### Your goal
Go through the lines below and count those that contain "logic"; the number is all that should be returned.
[[ Exercise input open ]]
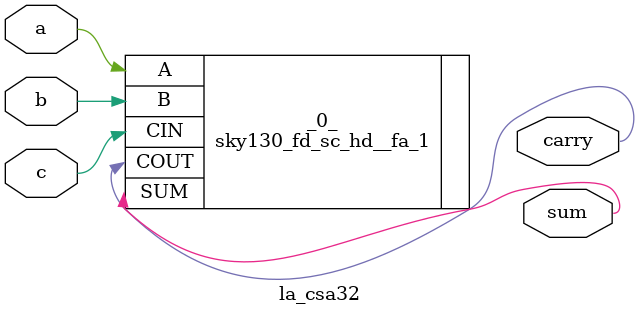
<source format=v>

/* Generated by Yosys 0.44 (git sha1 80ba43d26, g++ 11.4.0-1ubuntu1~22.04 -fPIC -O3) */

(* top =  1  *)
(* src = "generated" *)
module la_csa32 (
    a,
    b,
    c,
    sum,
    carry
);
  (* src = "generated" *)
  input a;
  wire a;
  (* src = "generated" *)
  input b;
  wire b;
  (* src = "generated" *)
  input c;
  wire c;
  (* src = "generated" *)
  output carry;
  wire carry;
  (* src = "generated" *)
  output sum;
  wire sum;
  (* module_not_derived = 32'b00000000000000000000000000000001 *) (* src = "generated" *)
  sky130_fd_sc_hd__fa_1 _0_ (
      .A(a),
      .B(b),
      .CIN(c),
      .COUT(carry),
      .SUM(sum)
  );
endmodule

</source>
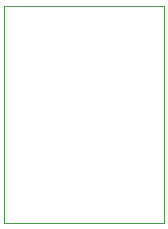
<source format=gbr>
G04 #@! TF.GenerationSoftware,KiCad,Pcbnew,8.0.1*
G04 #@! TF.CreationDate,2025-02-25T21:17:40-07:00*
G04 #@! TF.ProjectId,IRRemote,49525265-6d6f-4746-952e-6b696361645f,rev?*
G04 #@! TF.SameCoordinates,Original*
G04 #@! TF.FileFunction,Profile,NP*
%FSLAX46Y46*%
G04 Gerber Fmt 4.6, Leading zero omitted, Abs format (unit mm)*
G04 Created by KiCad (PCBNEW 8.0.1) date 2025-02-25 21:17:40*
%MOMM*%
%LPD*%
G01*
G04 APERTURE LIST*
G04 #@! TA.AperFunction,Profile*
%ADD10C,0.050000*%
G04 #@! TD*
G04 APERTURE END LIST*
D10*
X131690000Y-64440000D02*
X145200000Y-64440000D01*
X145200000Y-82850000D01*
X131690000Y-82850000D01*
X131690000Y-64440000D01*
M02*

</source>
[[ Exercise input closed ]]
[[ Exercise input open ]]
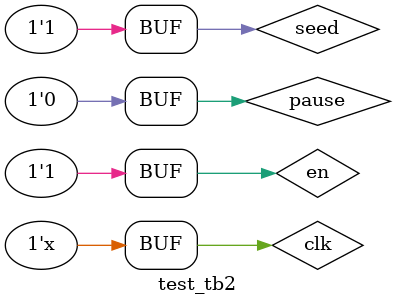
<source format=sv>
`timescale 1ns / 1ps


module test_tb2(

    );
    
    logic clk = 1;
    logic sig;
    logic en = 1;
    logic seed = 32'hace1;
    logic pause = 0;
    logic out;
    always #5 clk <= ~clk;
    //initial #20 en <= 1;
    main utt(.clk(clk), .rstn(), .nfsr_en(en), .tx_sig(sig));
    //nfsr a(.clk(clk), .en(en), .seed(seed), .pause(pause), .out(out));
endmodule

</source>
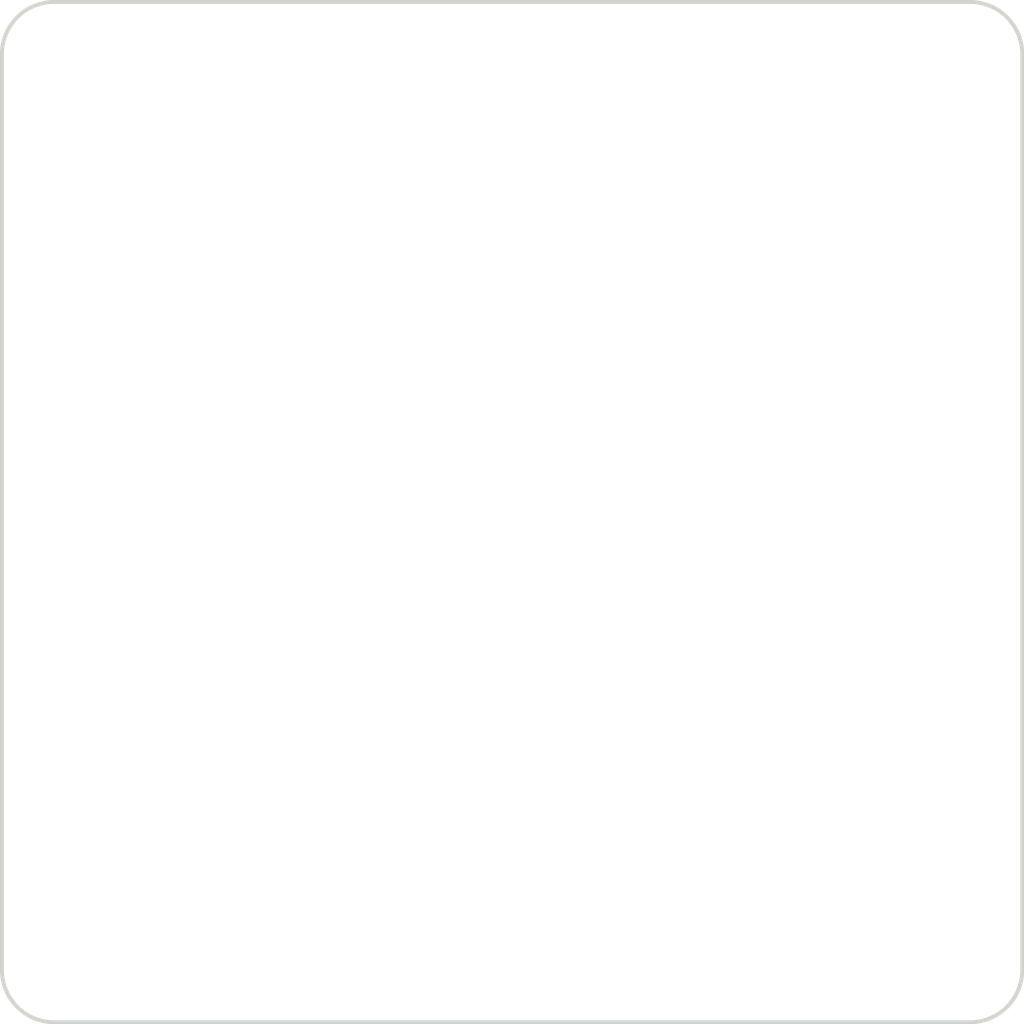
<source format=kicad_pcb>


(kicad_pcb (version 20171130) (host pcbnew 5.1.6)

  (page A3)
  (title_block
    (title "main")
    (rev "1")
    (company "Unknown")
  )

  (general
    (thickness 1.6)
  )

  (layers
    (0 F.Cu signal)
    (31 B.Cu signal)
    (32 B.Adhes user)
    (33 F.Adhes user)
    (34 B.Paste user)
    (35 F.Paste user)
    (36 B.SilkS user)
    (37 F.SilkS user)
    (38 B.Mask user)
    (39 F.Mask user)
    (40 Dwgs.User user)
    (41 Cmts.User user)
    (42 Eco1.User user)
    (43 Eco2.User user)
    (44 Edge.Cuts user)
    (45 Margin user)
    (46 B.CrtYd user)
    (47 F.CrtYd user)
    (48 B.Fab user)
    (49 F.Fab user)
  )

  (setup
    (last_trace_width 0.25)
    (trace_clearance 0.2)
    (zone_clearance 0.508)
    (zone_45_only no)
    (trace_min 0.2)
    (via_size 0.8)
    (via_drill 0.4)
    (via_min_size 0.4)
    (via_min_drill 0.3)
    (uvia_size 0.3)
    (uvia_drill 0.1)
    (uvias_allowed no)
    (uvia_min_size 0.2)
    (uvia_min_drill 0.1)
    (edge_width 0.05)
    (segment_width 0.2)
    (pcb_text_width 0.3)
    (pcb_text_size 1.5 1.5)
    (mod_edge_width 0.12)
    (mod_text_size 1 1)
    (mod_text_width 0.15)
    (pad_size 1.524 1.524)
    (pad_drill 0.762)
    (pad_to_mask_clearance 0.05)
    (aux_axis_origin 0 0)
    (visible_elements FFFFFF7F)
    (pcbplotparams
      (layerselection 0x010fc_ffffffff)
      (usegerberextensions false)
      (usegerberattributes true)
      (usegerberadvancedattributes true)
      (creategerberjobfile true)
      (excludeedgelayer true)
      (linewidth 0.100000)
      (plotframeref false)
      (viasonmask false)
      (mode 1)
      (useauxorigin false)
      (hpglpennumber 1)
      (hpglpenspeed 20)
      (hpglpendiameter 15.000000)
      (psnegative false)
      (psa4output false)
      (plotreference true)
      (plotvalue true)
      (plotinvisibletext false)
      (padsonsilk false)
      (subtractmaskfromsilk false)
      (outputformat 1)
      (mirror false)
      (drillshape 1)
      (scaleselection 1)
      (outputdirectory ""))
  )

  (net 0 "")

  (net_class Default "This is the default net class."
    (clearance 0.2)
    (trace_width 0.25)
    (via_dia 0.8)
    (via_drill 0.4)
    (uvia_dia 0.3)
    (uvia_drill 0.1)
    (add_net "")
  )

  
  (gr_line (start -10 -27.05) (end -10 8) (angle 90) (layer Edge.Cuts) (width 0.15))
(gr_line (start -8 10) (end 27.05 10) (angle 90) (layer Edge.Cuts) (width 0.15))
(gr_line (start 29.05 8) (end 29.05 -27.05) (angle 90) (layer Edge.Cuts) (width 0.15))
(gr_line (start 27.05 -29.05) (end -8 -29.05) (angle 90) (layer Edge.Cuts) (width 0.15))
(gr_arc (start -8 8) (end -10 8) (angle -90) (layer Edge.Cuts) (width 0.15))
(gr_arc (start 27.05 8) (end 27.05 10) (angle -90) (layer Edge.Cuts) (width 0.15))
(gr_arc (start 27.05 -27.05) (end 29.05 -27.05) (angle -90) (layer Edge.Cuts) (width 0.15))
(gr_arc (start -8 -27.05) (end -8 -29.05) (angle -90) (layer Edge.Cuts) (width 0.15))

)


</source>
[[ Exercise input closed ]]
[[ Exercise input open ]]
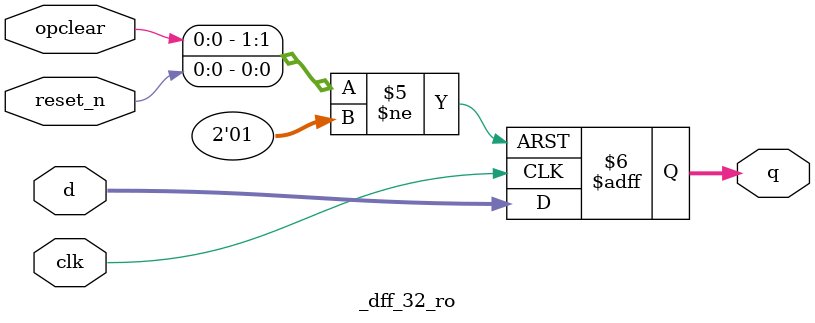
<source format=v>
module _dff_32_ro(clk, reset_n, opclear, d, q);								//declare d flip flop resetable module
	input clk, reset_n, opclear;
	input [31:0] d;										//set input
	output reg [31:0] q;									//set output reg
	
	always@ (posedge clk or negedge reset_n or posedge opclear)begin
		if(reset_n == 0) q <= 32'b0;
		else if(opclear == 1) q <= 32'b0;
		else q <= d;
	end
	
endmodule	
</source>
[[ Exercise input closed ]]
### Your response
6